Round1 魔力の消失した日
銀髪の魔女でも、普通の女の子になる日がある。
女の子……という呼び方が適切かはさておき(これ以上言及すると命に関わるのでやめておく)。
「今週は魔力オフの日です」
他人ン家で紙パックの牛乳を飲み干し、銀髪の魔女は宣言する。あぁ、またこの時期が来たのか。めんどくさいような、平和なような。それは異世界者と関わり始めたからこその謎。
魔女達の戦いの記録を見ている諸君は疑問に思わないだろうか?
────毎回魔法で勝ってたらウハウハじゃね? と。
魔法に奇跡に剣技にエトセトラ。現代日本のパチ屋は異世界者によって蹂躙しつくされているのではないか?
答えはノーだ。魔女も魔王もトータルで勝っているだけで負ける日もある(魔法を使っても負けてるというツッコミはNG)。
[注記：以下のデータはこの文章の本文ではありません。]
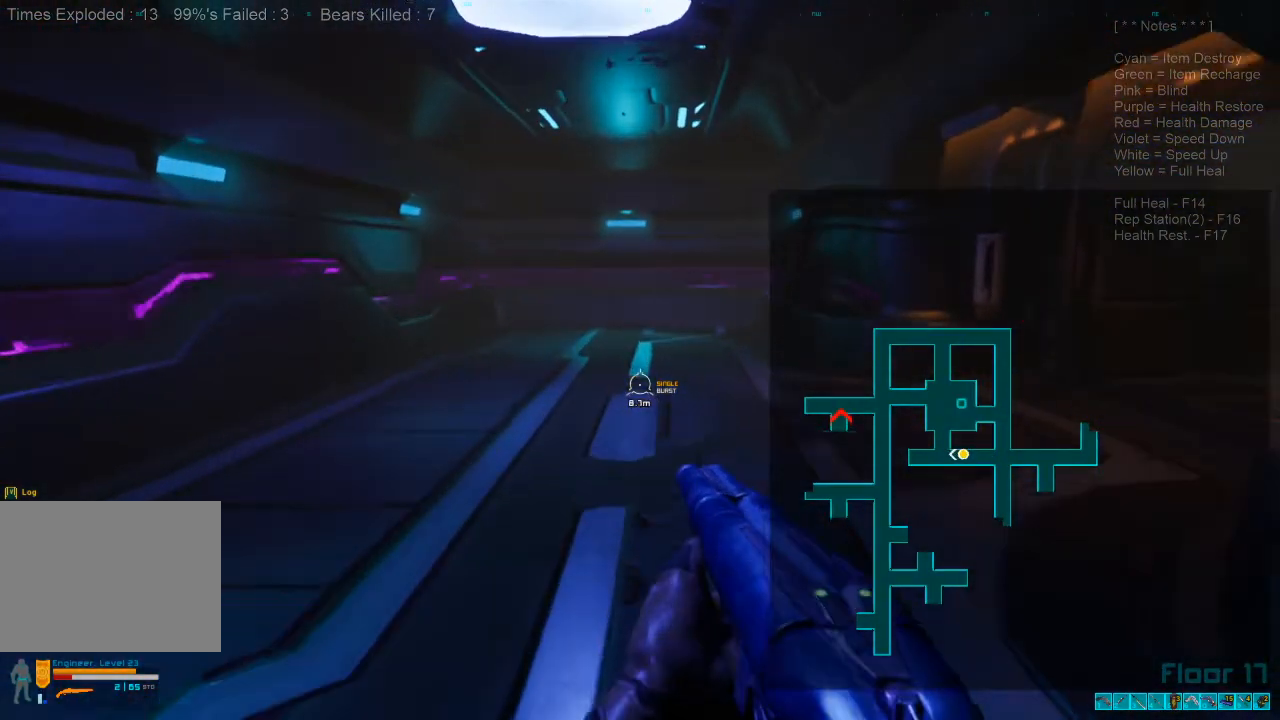
{"keys": ["shift", "w"], "mouse": [], "events": [[133, "r", "up"], [300, "shift", "down"]]}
たまに魔法の使い過ぎで魔力が無くなるらしい。以前勇者にやられたような妨害ではなく、普通に0になるそうな。魔王や聖女も例外ではなく、こちらの世界にいると稀に魔力0の状態になるのだ。数日すると戻るらしい。
「まーた魔力が無くなったのか」
「全快するまでは大人しく基礎研究に勤しみましょう」
聞こえはいいが、単なる通常実践であると思っていただきたい。どうにも仰々しい呼び方が好きなご様子。この基礎研究中に勝った分のほとんどは消えているので、実質ちょい勝ちに近い。まるでこの世界が異世界者の勝ち逃げを許さないような抑止力を感じるのは俺だけだろうか。
「たまには気分転換にどっか行ってこいよ」
「それはいつもやっているので」
「お前……結構自由だよな」
「魔女は自由業ですから」
それはお前だけではなかろうか。
居候の冥王も魔王もやっと帰って一息ついたんだから、いい加減普通に打ちたいもんだ。というかなんでこいつは俺の家にいるんだ。記憶がないんだが。
「では、基礎研究の前準備に行きましょう」
「前準備?」
「水族館です」
分からない。俺はこいつが何を考えているのか分からない。
と言いつつも、魔女に連れられ出かけるのである。